Azhara mengamati data-data tersebut dengan mata tajamnya. Ia tidak menemukan keanehan sampai matanya melihat data pembelian barang dengan jumlah yang fantastis. "Di sini tercatat pembelian bahan-bahan pembuatan senjata sejak beberapa minggu terakhir. Apa ini untuk keperluan militer?"

Pak Dima keheranan, "Tidak mungkin, aku tidak mengetahui itu sama sekali! Yang Mulia Raja tidak memberikan perintah apapun mengenai kemiliteran dalam waktu dekat ini."

"Apa mungkin ini ada hubungan dengan perekrutan prajurit baru?"

"Ada perekrutan prajurit?" tanya pemuda perak.

Tusk mengangguk. "Ya, untuk memberikan keamanan ganda, istana melakukan tindakan perekrutan prajurit di bawah instruksi Tuan Minra."

"Apa anggotanya juga dipilih langsung olehnya?"

"Sepertinya semua pengalokasian tersebut berada dalam kendalinya."

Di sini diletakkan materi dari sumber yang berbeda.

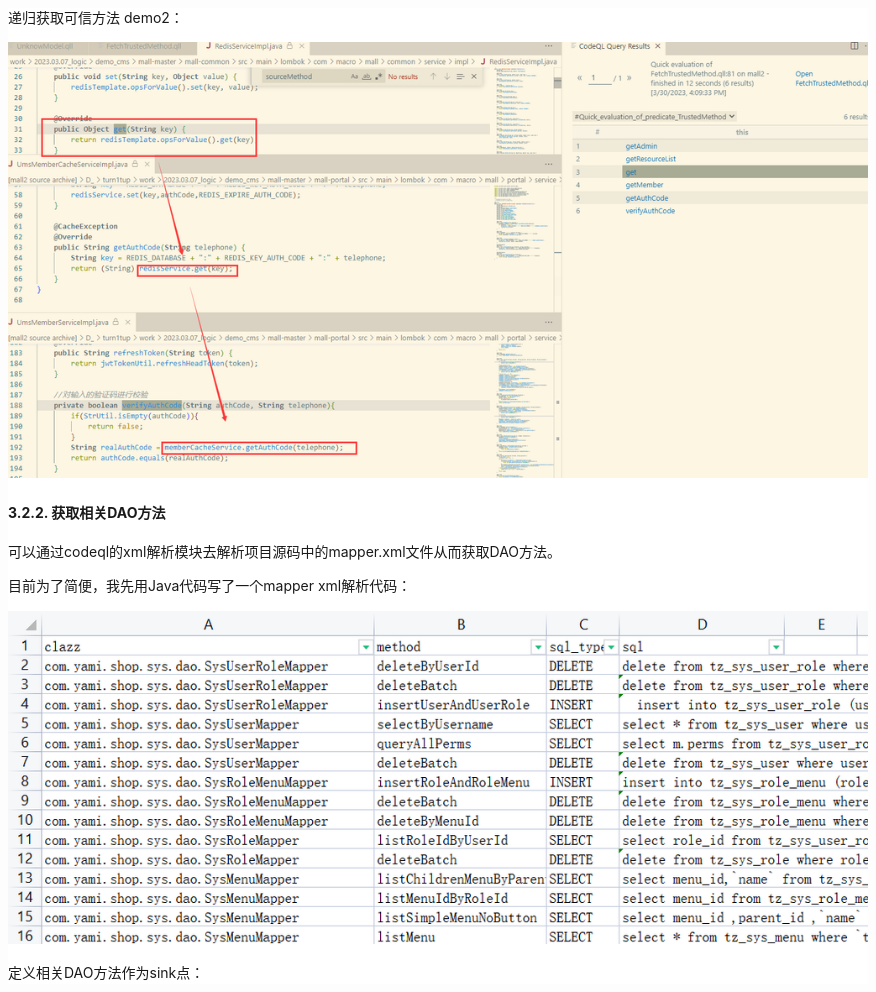 递归获取可信方法 demo2：

![qll_getTrustedMethod](初探检测未授权与越权问题/qll_getTrustedMethod2.png)



#### 3.2.2. 获取相关DAO方法

可以通过codeql的xml解析模块去解析项目源码中的mapper.xml文件从而获取DAO方法。

目前为了简便，我先用Java代码写了一个mapper xml解析代码：

![mapper_xml](初探检测未授权与越权问题/mapper_xml.png)

定义相关DAO方法作为sink点：
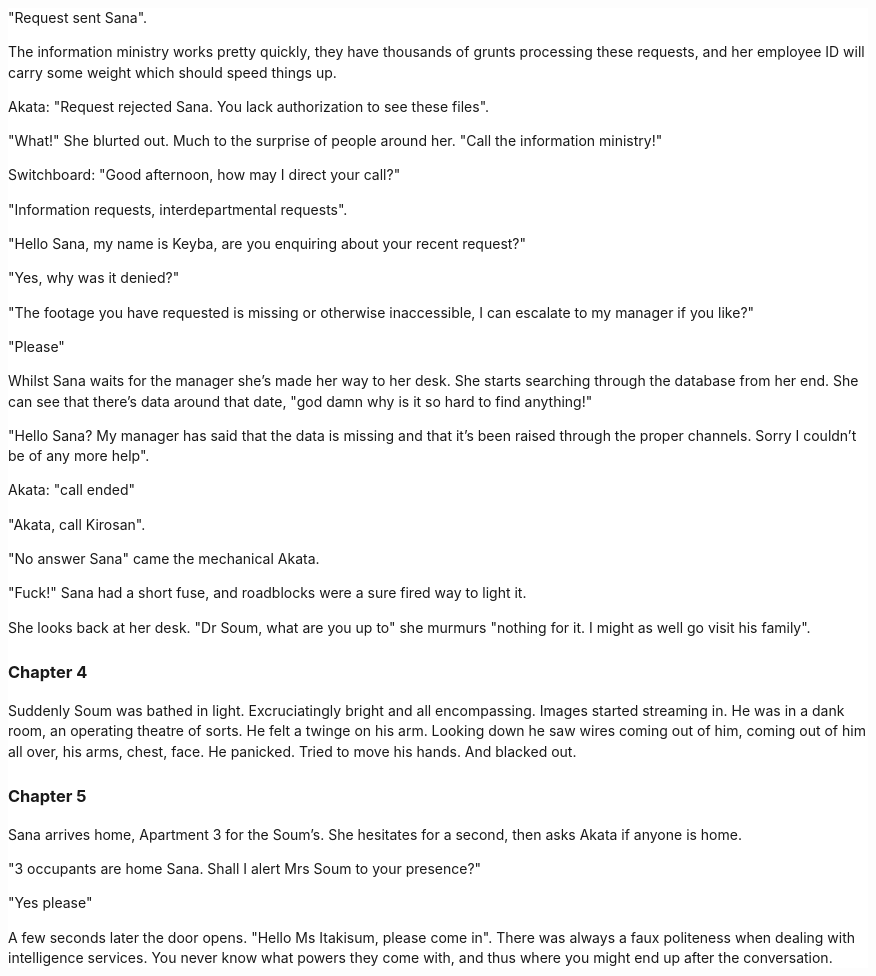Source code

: "Request sent Sana".

The information ministry works pretty quickly, they have thousands of grunts processing these requests, and her employee ID will carry some weight which should speed things up. 

Akata: "Request rejected Sana. You lack authorization to see these files".

"What!" She blurted out. Much to the surprise of people around her. "Call the information ministry!"

Switchboard: "Good afternoon, how may I direct your call?"

"Information requests, interdepartmental requests".

"Hello Sana, my name is Keyba, are you enquiring about your recent request?"

"Yes, why was it denied?"

"The footage you have requested is missing or otherwise inaccessible, I can escalate to my manager if you like?"

"Please"

Whilst Sana waits for the manager she’s made her way to her desk. She starts searching through the database from her end. She can see that there’s data around that date, "god damn why is it so hard to find anything!" 

"Hello Sana? My manager has said that the data is missing and that it’s been raised through the proper channels. Sorry I couldn’t be of any more help".

Akata: "call ended"

"Akata, call Kirosan".

"No answer Sana" came the mechanical Akata. 

"Fuck!" Sana had a short fuse, and roadblocks were a sure fired way to light it. 

She looks back at her desk. "Dr Soum, what are you up to" she murmurs "nothing for it. I might as well go visit his family". 

### Chapter 4

Suddenly Soum was bathed in light. Excruciatingly bright and all encompassing. Images started streaming in. He was in a dank room, an operating theatre of sorts. He felt a twinge on his arm. Looking down he saw wires coming out of him, coming out of him all over, his arms, chest, face. He panicked. Tried to move his hands. And blacked out. 

### Chapter 5

Sana arrives home, Apartment 3 for the Soum’s. She hesitates for a second, then asks Akata if anyone is home. 

"3 occupants are home Sana. Shall I alert Mrs Soum to your presence?"

"Yes please"

A few seconds later the door opens. "Hello Ms Itakisum, please come in". There was always a faux politeness when dealing with intelligence services. You never know what powers they come with, and thus where you might end up after the conversation.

Pak Dima menyela, ia masih tak percaya pada data yang tersaji di depannya. "Tapi untuk apa ia mengatur pembelian bahan-bahan senjata sebanyak ini? Barang itu terlalu banyak seakan-akan kita akan melangsungkan pertempuran. Jika seandainya itu benar, jadi siapa yang akan dia lawan?"

Azhara berdiri di depan jendela, menghalau sinar matahari sehingga ruangan menjadi gelap. Wajahnya yang bergaris tegas mengeruh. Masalah satu per satu berdatangan di saat yang lain belum terselesaikan. Perasaannya kalut ketika ia teringat organisasi gelap Shar. Mereka adalah kumpulan orang yang bekerja di bawah perintah. Jika memang masalah ini ada hubungan dengan Shar, siapa yang memberikan perintah untuk mengacau di istana?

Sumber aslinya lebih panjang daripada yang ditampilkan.